What's really awesome is the ability it gives you to fix problems on your site. The statistics show the fetch details for every page in the Sitemap. In my opinion the two most interesting are the HTTP request details and the crawled date for individual pages. Did half your pages drop out of Google because one of your important pages 404ed? Was your site down when Google tried to crawl it? Now at least you are more empowered to do something about the problem. To my knowledge no other SE is providing this level of transparency with their crawling -- Globalspec, MSN, Yahoo, nobody.

I think it would be cool if there was a way you could suggest that Google retry crawling errored pages. When there was a 404 or some sort of logic error on your site, you could see it, fix it, and tell Google so that they can re-crawl it. I suppose if Google crawls you very frequently, this may not be a big issue, but if major portions of your site errored out repeatedly and dropped out of the index this could be devastating to a business that gets a lot of traffic from search engines (most do), especially small retailers in the holiday season!

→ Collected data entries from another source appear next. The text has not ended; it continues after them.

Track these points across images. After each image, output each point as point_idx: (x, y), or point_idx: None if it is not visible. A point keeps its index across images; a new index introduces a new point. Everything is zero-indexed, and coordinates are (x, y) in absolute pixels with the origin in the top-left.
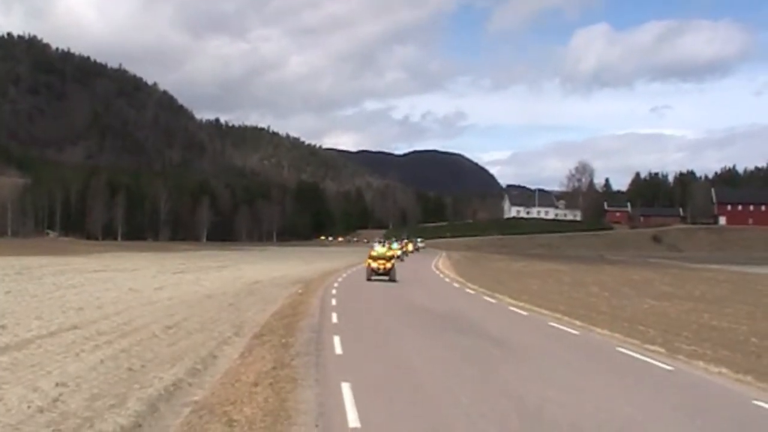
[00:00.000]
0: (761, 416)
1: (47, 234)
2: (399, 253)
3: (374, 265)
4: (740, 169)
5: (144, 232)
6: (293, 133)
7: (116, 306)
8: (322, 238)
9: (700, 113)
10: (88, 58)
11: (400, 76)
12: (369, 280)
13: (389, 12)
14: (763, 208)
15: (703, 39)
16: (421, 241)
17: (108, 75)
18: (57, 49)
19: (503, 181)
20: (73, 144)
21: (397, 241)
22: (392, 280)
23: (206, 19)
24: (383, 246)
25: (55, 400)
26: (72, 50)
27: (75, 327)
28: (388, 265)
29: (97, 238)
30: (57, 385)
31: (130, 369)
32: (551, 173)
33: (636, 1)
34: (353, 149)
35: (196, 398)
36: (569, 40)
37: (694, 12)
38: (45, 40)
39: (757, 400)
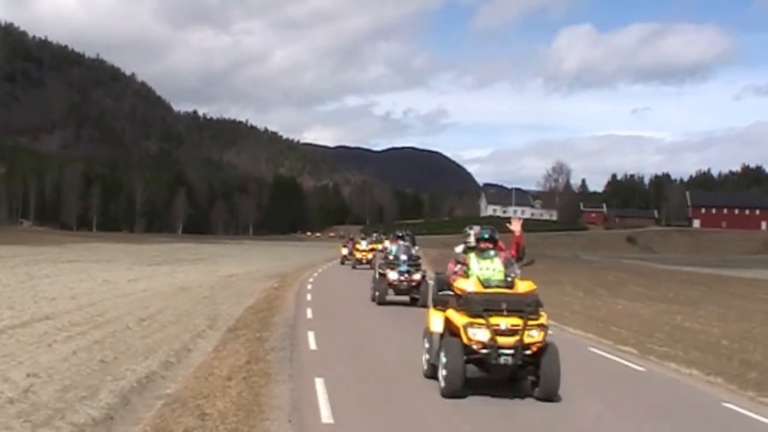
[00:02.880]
0: (731, 418)
1: (21, 223)
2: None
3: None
4: (715, 172)
5: (119, 223)
6: (272, 127)
7: (90, 297)
8: (308, 233)
9: (679, 116)
10: (66, 46)
11: (382, 71)
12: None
13: (374, 7)
14: (736, 211)
15: (686, 42)
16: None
17: (85, 64)
18: (34, 37)
19: (481, 180)
20: (49, 133)
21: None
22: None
23: (189, 11)
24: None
25: (26, 390)
26: (49, 39)
27: (47, 317)
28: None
29: (71, 229)
30: (28, 375)
31: (102, 361)
32: (530, 172)
33: (620, 2)
34: (332, 144)
35: (168, 391)
36: (553, 39)
37: (677, 15)
38: (22, 28)
39: (726, 402)
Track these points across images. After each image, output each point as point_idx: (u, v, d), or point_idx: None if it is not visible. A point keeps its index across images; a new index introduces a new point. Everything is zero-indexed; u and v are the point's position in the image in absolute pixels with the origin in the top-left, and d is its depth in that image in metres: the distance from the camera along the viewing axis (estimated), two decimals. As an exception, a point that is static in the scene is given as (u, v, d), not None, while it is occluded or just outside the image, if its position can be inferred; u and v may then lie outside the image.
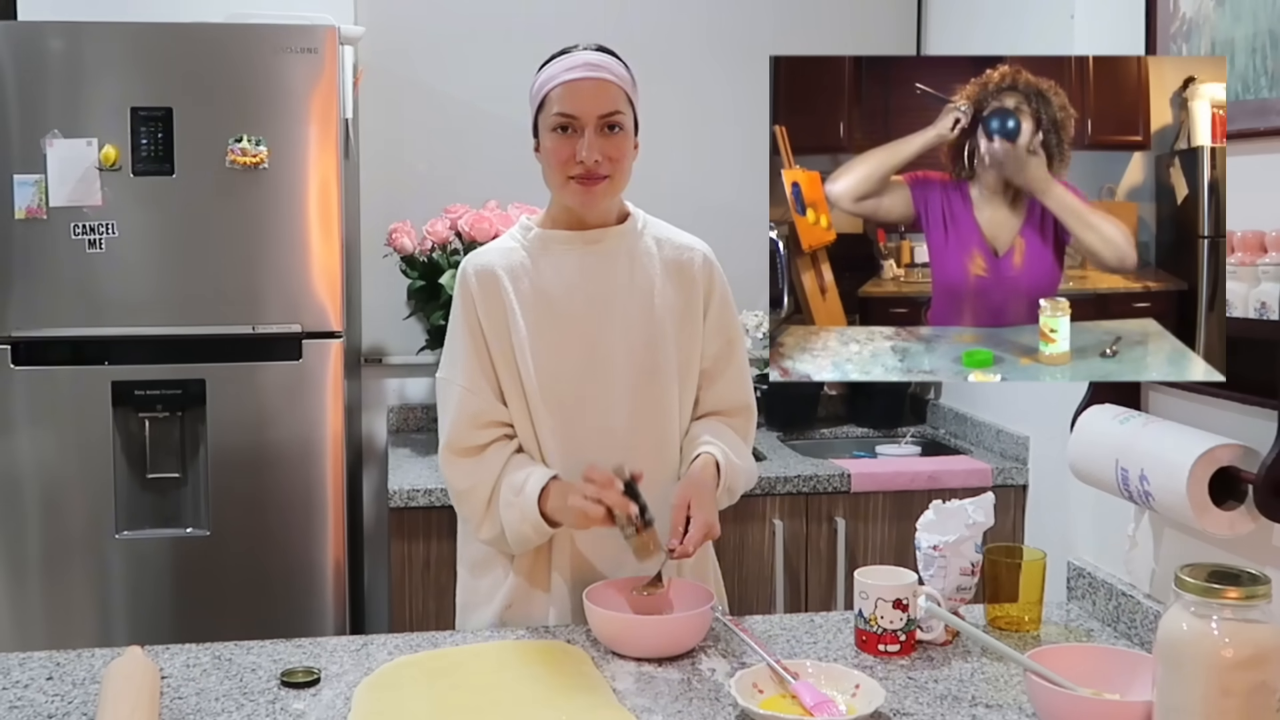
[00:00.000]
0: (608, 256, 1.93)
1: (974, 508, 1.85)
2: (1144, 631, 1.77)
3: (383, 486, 3.19)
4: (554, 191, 1.92)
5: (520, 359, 1.89)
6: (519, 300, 1.90)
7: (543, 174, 1.92)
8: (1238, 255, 1.55)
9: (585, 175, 1.85)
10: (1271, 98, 1.55)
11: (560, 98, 1.84)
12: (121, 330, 2.75)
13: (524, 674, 1.67)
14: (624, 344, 1.91)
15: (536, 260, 1.93)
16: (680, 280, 1.96)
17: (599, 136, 1.84)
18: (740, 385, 2.02)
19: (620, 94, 1.87)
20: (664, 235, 1.99)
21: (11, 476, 2.75)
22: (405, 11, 3.44)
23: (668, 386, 1.94)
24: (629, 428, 1.91)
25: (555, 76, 1.86)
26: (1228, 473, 1.56)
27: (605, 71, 1.86)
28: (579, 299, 1.91)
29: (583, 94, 1.84)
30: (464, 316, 1.92)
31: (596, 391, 1.90)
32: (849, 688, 1.56)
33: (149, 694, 1.52)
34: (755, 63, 3.57)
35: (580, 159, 1.83)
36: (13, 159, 2.69)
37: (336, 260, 2.80)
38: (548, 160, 1.88)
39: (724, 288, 2.01)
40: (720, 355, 1.99)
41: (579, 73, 1.85)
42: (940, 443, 3.42)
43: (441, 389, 1.95)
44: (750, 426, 2.05)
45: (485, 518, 1.89)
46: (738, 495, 1.98)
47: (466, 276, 1.93)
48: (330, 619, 2.83)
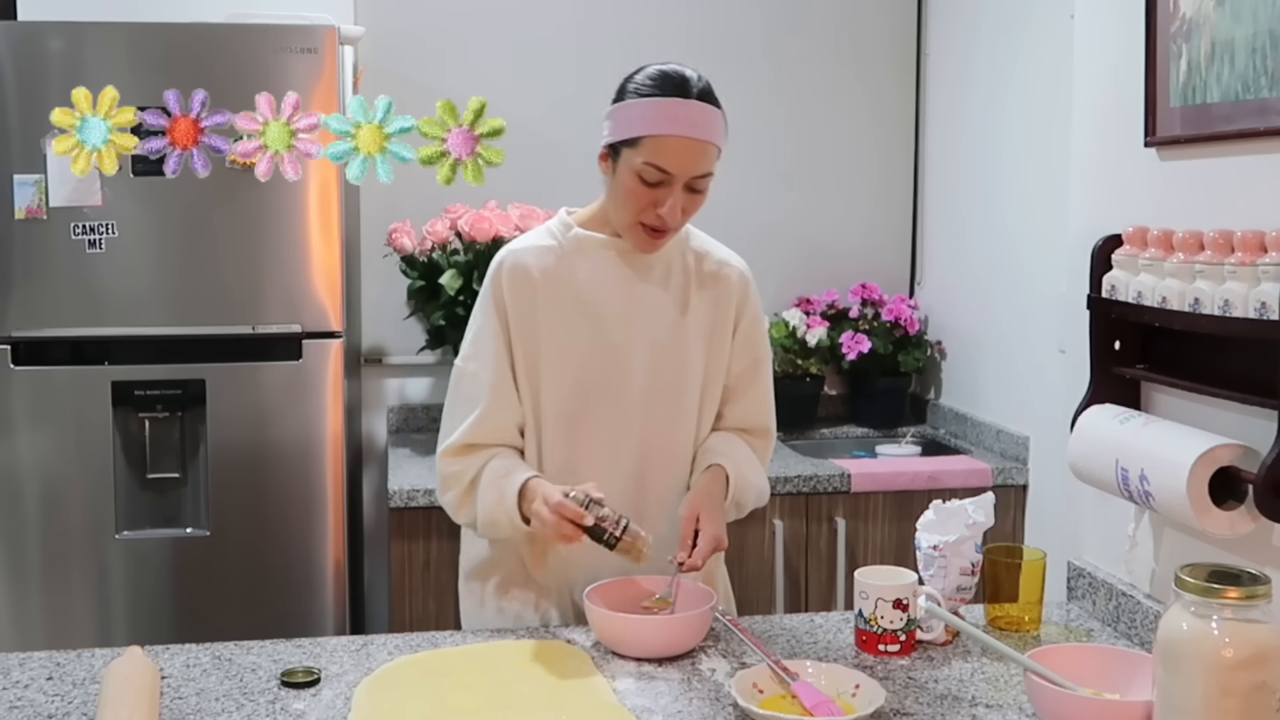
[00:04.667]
0: (645, 266, 1.90)
1: (974, 508, 1.85)
2: (1144, 631, 1.77)
3: (383, 486, 3.19)
4: (617, 223, 1.86)
5: (542, 361, 1.87)
6: (549, 301, 1.87)
7: (608, 196, 1.86)
8: (1238, 255, 1.55)
9: (658, 228, 1.82)
10: (1271, 98, 1.54)
11: (658, 151, 1.76)
12: (121, 330, 2.75)
13: (524, 674, 1.67)
14: (648, 354, 1.89)
15: (572, 260, 1.89)
16: (714, 295, 1.94)
17: (684, 193, 1.79)
18: (762, 407, 2.00)
19: (715, 152, 1.81)
20: (704, 249, 1.97)
21: (11, 476, 2.75)
22: (405, 11, 3.44)
23: (688, 400, 1.92)
24: (642, 437, 1.90)
25: (658, 122, 1.76)
26: (1228, 473, 1.56)
27: (710, 131, 1.78)
28: (610, 305, 1.89)
29: (684, 156, 1.76)
30: (494, 310, 1.89)
31: (613, 399, 1.89)
32: (849, 688, 1.56)
33: (149, 694, 1.52)
34: (755, 63, 3.58)
35: (661, 214, 1.79)
36: (13, 159, 2.69)
37: (336, 260, 2.80)
38: (622, 198, 1.81)
39: (756, 307, 1.98)
40: (745, 373, 1.97)
41: (685, 131, 1.76)
42: (940, 443, 3.42)
43: (463, 381, 1.90)
44: (768, 449, 2.03)
45: (465, 498, 1.87)
46: (746, 511, 1.96)
47: (501, 271, 1.89)
48: (330, 619, 2.83)
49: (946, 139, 3.57)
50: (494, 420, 1.87)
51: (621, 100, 1.81)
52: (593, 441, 1.89)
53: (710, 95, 1.81)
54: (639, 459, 1.90)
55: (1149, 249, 1.71)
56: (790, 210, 3.65)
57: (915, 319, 3.53)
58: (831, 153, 3.68)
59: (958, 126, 3.48)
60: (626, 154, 1.79)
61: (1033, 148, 3.02)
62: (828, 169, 3.69)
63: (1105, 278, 1.80)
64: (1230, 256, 1.56)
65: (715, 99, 1.81)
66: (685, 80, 1.79)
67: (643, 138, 1.77)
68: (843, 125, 3.68)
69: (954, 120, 3.51)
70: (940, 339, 3.57)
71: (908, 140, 3.72)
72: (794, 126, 3.65)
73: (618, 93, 1.83)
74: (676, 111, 1.76)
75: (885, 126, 3.70)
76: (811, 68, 3.64)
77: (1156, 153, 1.79)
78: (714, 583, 2.01)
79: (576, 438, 1.89)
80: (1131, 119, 1.82)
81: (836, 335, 3.49)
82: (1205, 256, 1.60)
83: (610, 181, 1.85)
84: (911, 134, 3.72)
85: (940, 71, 3.60)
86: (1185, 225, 1.66)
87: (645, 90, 1.79)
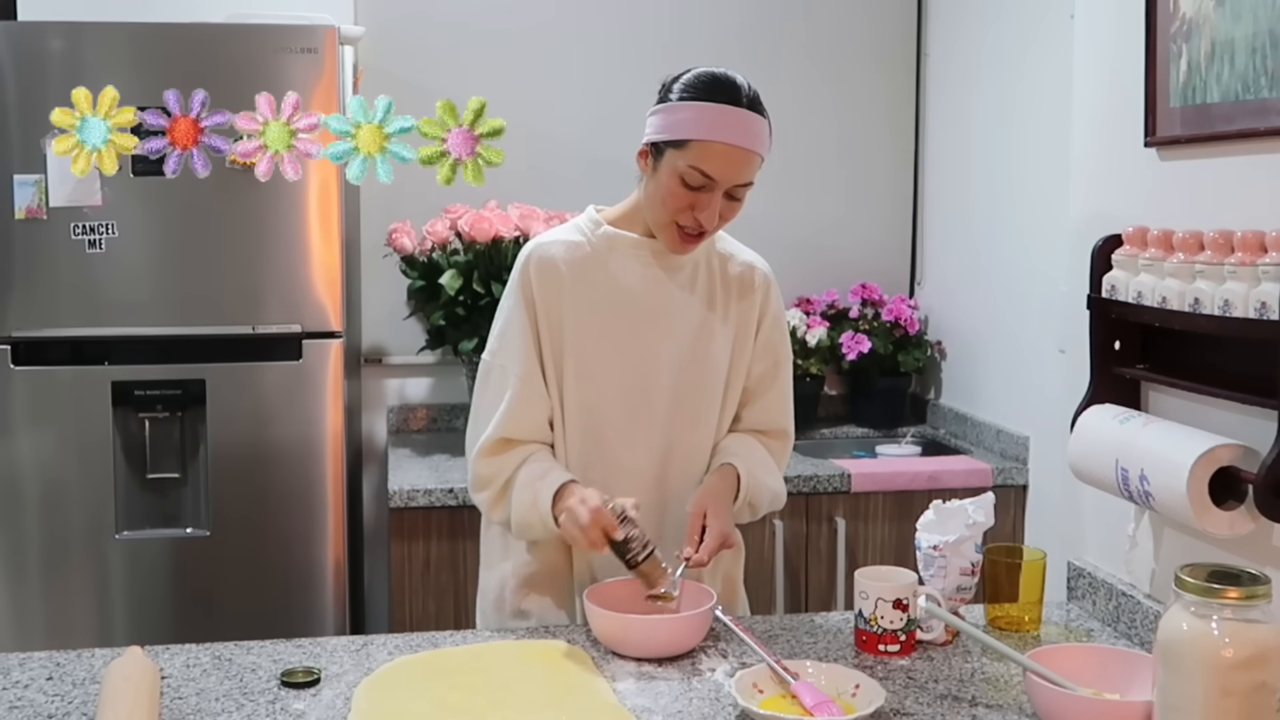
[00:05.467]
0: (674, 267, 1.89)
1: (974, 508, 1.85)
2: (1144, 631, 1.77)
3: (383, 486, 3.19)
4: (651, 221, 1.85)
5: (565, 357, 1.87)
6: (575, 298, 1.87)
7: (645, 193, 1.85)
8: (1238, 255, 1.55)
9: (693, 231, 1.81)
10: (1271, 98, 1.54)
11: (704, 156, 1.75)
12: (121, 330, 2.75)
13: (524, 674, 1.67)
14: (673, 355, 1.89)
15: (601, 258, 1.88)
16: (739, 297, 1.93)
17: (723, 200, 1.79)
18: (781, 409, 2.00)
19: (759, 161, 1.81)
20: (728, 250, 1.96)
21: (11, 476, 2.75)
22: (405, 11, 3.44)
23: (710, 401, 1.92)
24: (664, 438, 1.90)
25: (707, 127, 1.75)
26: (1228, 473, 1.56)
27: (757, 141, 1.78)
28: (636, 305, 1.88)
29: (729, 163, 1.76)
30: (522, 302, 1.88)
31: (637, 399, 1.89)
32: (849, 688, 1.56)
33: (149, 694, 1.52)
34: (755, 62, 3.57)
35: (699, 217, 1.78)
36: (13, 159, 2.69)
37: (336, 260, 2.80)
38: (661, 198, 1.79)
39: (778, 309, 1.98)
40: (765, 375, 1.97)
41: (735, 139, 1.75)
42: (940, 443, 3.42)
43: (492, 374, 1.89)
44: (785, 451, 2.02)
45: (500, 498, 1.86)
46: (761, 512, 1.96)
47: (529, 264, 1.88)
48: (330, 619, 2.83)
49: (946, 139, 3.57)
50: (525, 413, 1.86)
51: (668, 100, 1.80)
52: (614, 440, 1.89)
53: (759, 104, 1.80)
54: (661, 459, 1.90)
55: (1149, 249, 1.71)
56: (790, 210, 3.65)
57: (915, 319, 3.53)
58: (831, 153, 3.68)
59: (958, 126, 3.48)
60: (671, 155, 1.78)
61: (1033, 147, 3.02)
62: (828, 169, 3.69)
63: (1105, 278, 1.80)
64: (1230, 256, 1.56)
65: (763, 108, 1.81)
66: (737, 87, 1.78)
67: (690, 141, 1.75)
68: (843, 125, 3.68)
69: (954, 120, 3.51)
70: (940, 339, 3.57)
71: (908, 140, 3.72)
72: (794, 126, 3.64)
73: (663, 92, 1.82)
74: (726, 119, 1.75)
75: (885, 126, 3.70)
76: (812, 68, 3.64)
77: (1156, 153, 1.79)
78: (734, 584, 2.01)
79: (598, 436, 1.89)
80: (1131, 119, 1.82)
81: (836, 335, 3.49)
82: (1205, 256, 1.60)
83: (648, 180, 1.83)
84: (911, 134, 3.72)
85: (940, 71, 3.59)
86: (1185, 225, 1.66)
87: (697, 93, 1.77)
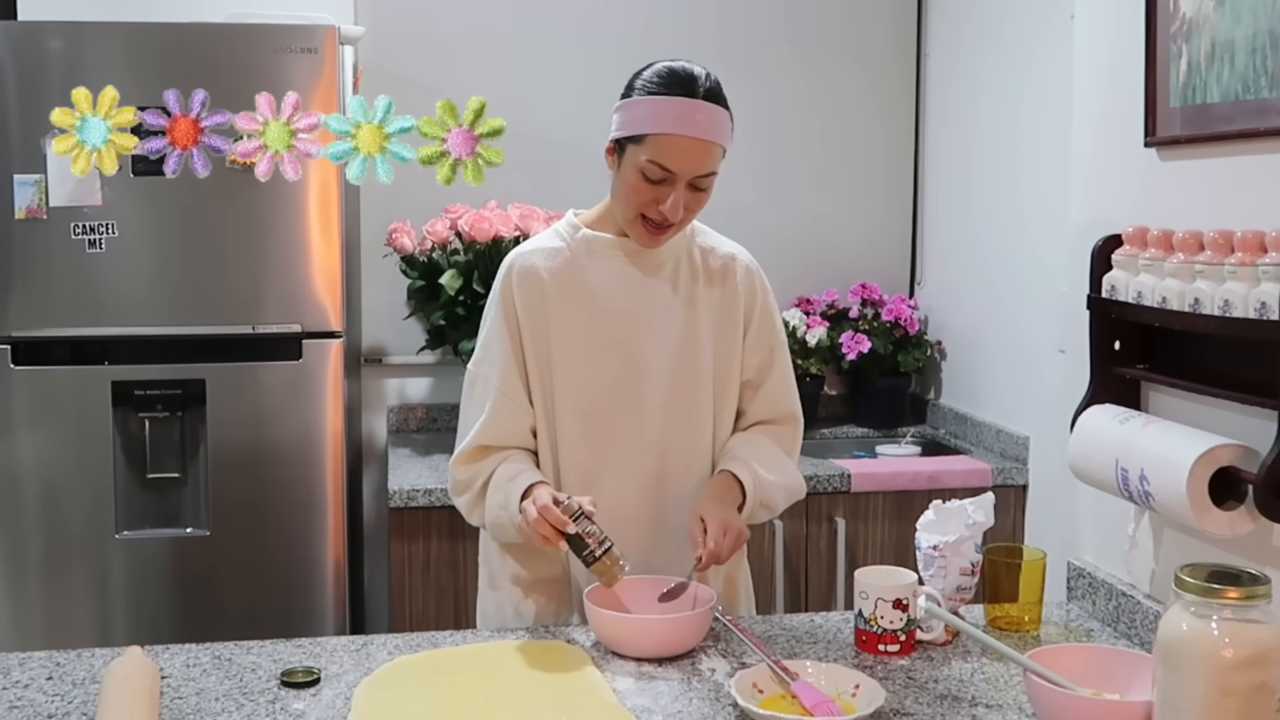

Now here is an interesting experiment: Add a new page to my site (and sitemap) and then monitor its appears in the Google index. Then, compare the index date with the crawl date. What is the delay between crawling and appearance in the search index? Just how fast can Google get content that is crawled into its live search index?

The extra value provided by these sitemaps statistics is very smart because it is a very compelling incentive for webmasters to sign up for Sitemaps and also to spread adoption of the Sitemap format (it's still just a Google thing, after all).

The problem is, for me at least on Blogger, is that you need to "Verify" site ownership by placing a file in your root directory so that Google can fetch it. What sucks: no support for Blogger sites. And I'm not the only one and again on the Google Sitemap group ... who thinks this SuXors. It's ironic that the Google Sitemaps blog is on Blogspot and yet I have no way of verifying with Google that I own this blog on Blogspot . Another step on the way to setting up my own web server and WordPress.